The All Progressives Congress (APC) has reportedly settled on a new national chairman, with Professor Nentawe Yilwatda emerging as the consensus nominee to lead the ruling party.
Yilwatda, the current Minister of Humanitarian Affairs and a former Resident Electoral Commissioner in Independent National Electoral Commission(INEC), will replace Abdullahi Umar Ganduje, who recently resigned from the position citing health concerns.
It was gathered that his emergence followed a late-night meeting between President Bola Tinubu and governors elected on the platform of the APC in Abuja.
The party’s National Executive Committee (NEC) is expected to ratify his appointment at a meeting scheduled for later today(Thursday).
The 56-year-old former don, hails from Plateau State and was the APC’s gubernatorial candidate in the state during the 2023 general elections.

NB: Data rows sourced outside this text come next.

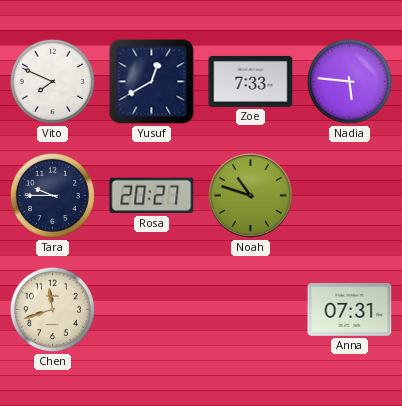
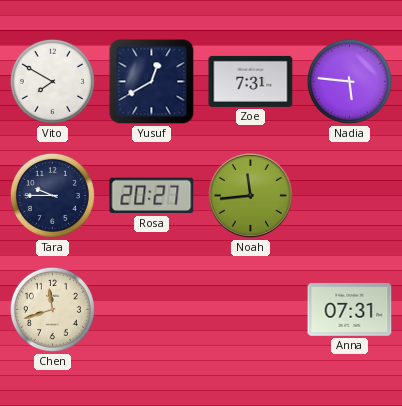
Vito: 7:49 -> 7:50
Zoe: 7:33 -> 7:31
Noah: 10:48 -> 11:44
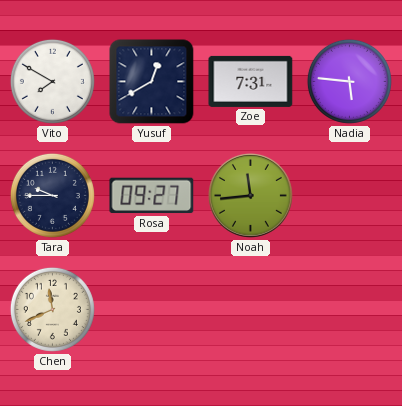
Rosa: 20:27 -> 09:27
Chen: 11:42 -> 11:41
Anna: 07:31 -> none
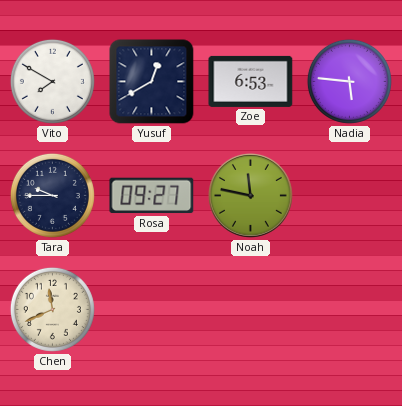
Zoe: 7:31 -> 6:53
Noah: 11:44 -> 11:47
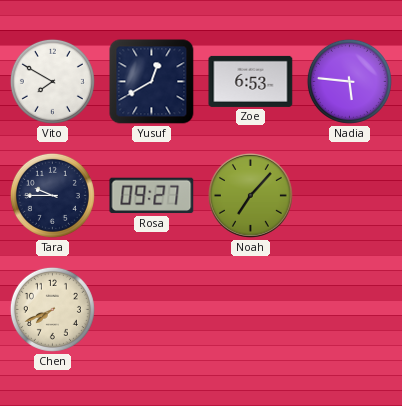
Noah: 11:47 -> 7:07
Chen: 11:41 -> 7:41
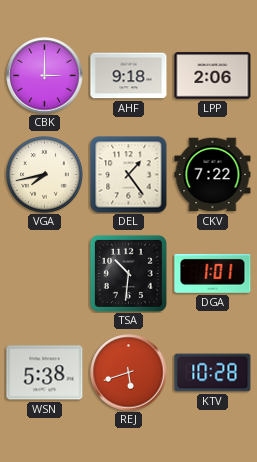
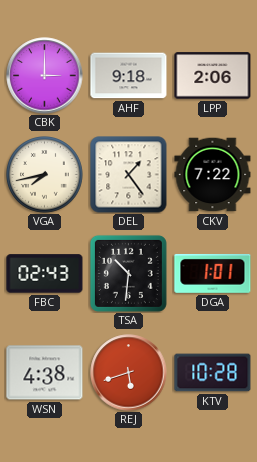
FBC: none -> 02:43
WSN: 5:38 -> 4:38
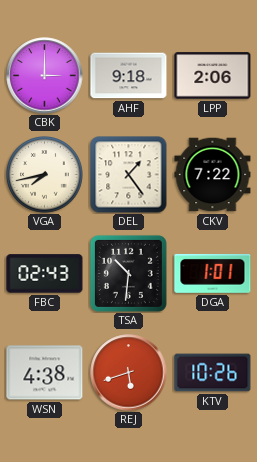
KTV: 10:28 -> 10:26
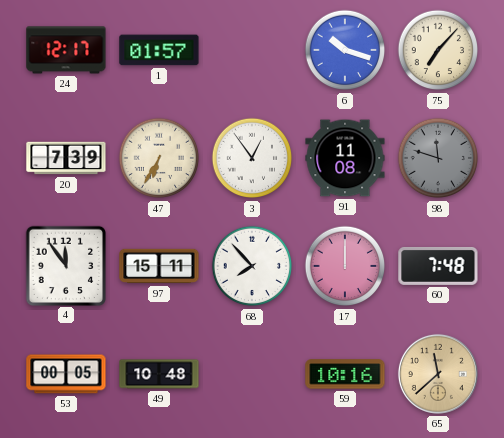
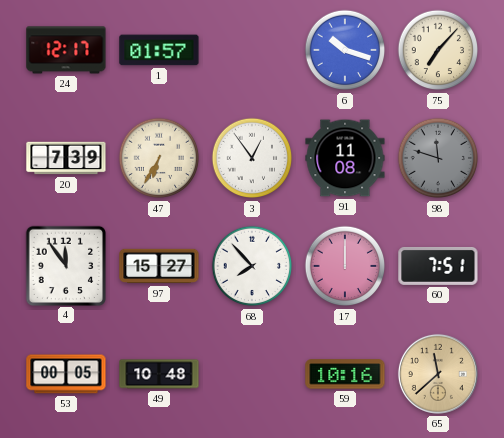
97: 15:11 -> 15:27
60: 7:48 -> 7:51
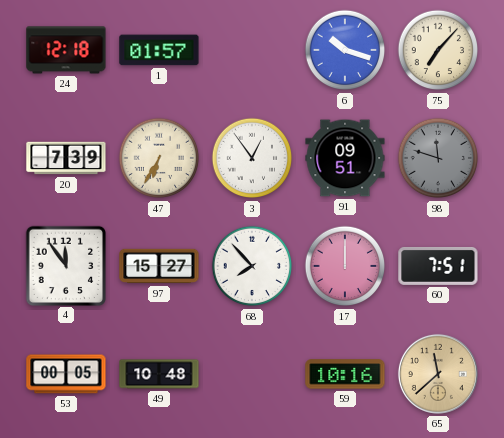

His nomination aligns with the party’s zoning arrangement, which allocated the national chairmanship to the North-Central geopolitical zone comprising Benue, Kwara, Kogi, Nasarawa, Niger, and Plateau states.
Multiple party insiders said his Christian faith also worked in his favour. With both the President and Vice President being Muslims, APC leaders reportedly reasoned that appointing a Christian chairman would help the party project inclusivity and appeal more broadly to voters of other faiths.
“He is young, suave, well-educated, and doesn’t carry the usual political baggage.
“We believe he can give the party a new face and restore credibility ahead of future elections,” a senior party official told PREMIUM TIMES.
Yilwatda comes with a blend of academic, bureaucratic, and political experience. Before venturing into politics, he was an engineering lecturer at the Federal University of Agriculture, Makurdi.
He also served as a REC for INEC from 2017 to 2021, overseeing elections in Benue, Anambra, Osun, Rivers, and Cross River states.
In December 2021, he resigned abruptly from INEC and returned to Plateau State, where he joined the APC and quickly rose to become its governorship candidate. Although he lost the election to the candidate of the Peoples Democratic Party (PDP), President Tinubu later named him Minister of Humanitarian Affairs.
His selection as APC chairman signals an apparent shift in strategy for the ruling party, which has in recent years faced growing criticism over internal divisions, declining popularity in some regions, and leadership instability.